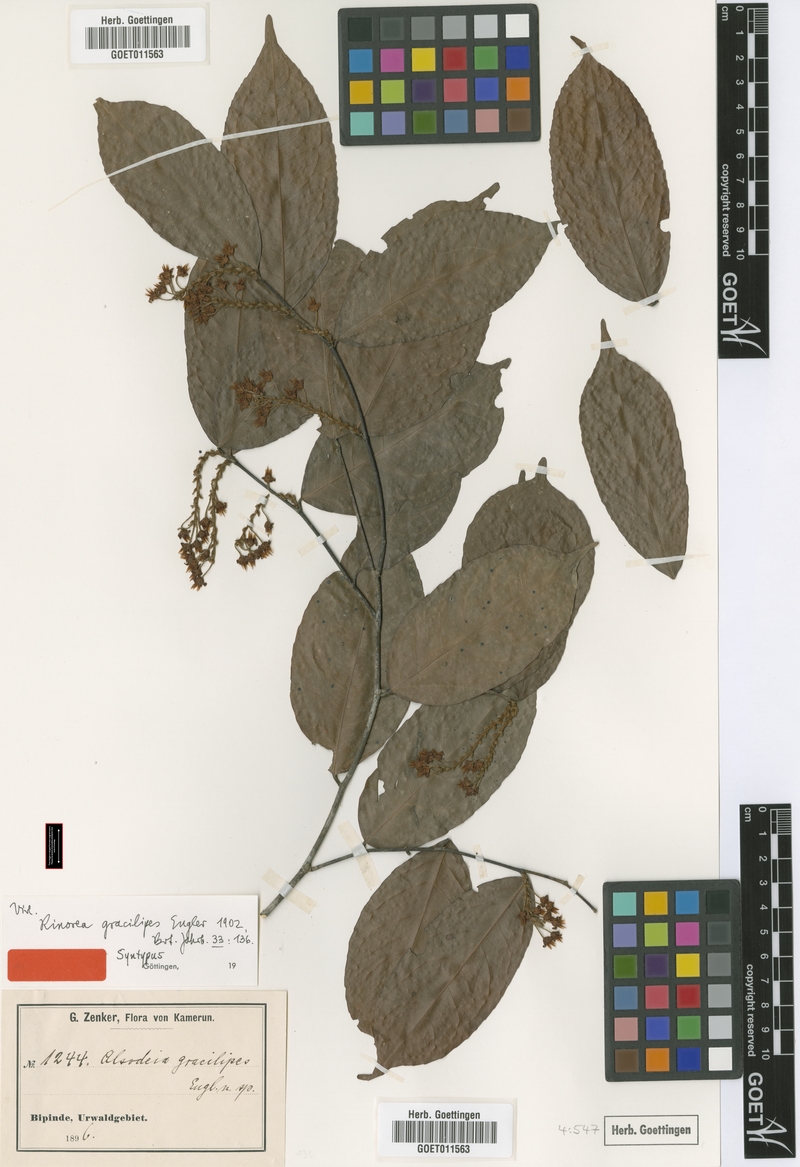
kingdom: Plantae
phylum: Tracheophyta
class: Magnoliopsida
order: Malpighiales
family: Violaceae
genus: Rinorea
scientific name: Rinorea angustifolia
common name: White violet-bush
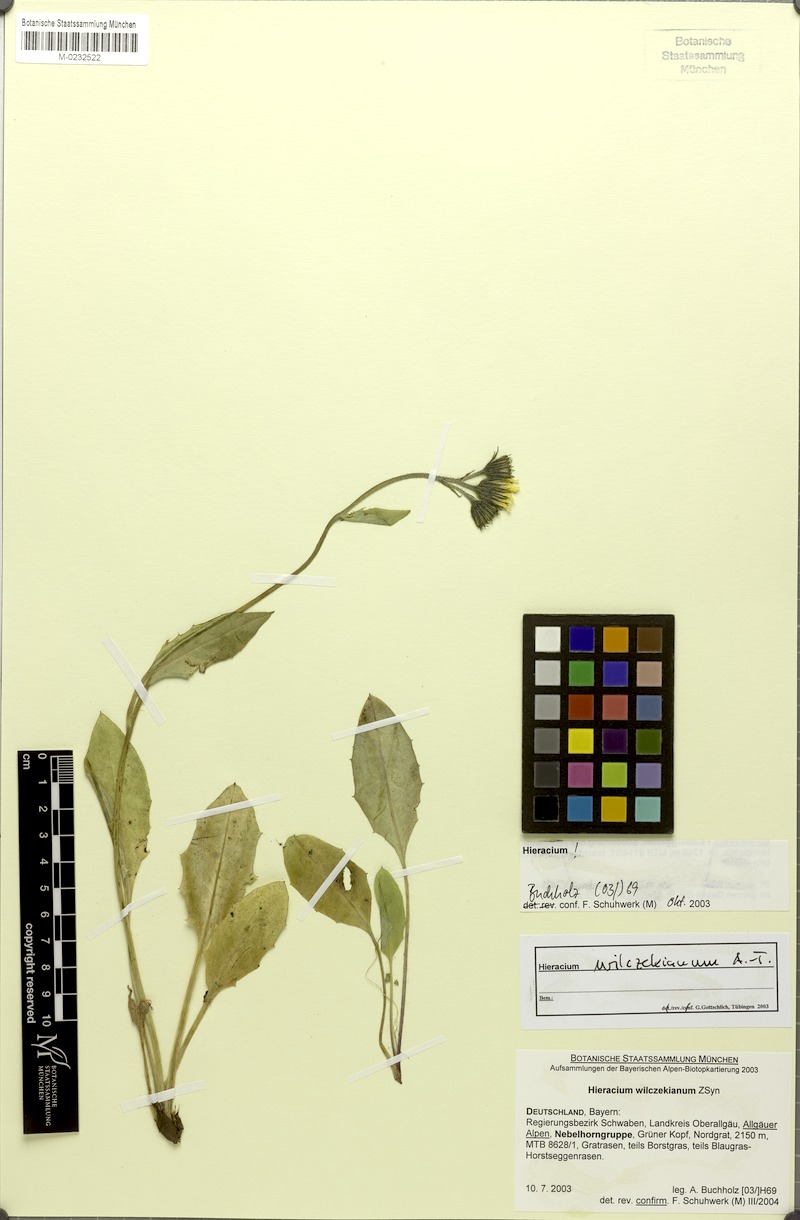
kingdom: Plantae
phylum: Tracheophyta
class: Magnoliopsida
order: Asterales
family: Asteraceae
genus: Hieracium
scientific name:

===

Render every line above as a JSON list of strings, one string per line, with blank lines dropped and the pictures left out.

EXERCISE OUTPUT:
[
  "kingdom: Plantae",
  "phylum: Tracheophyta",
  "class: Magnoliopsida",
  "order: Malpighiales",
  "family: Violaceae",
  "genus: Rinorea",
  "scientific name: Rinorea angustifolia",
  "common name: White violet-bush",
  "kingdom: Plantae",
  "phylum: Tracheophyta",
  "class: Magnoliopsida",
  "order: Asterales",
  "family: Asteraceae",
  "genus: Hieracium",
  "scientific name:"
]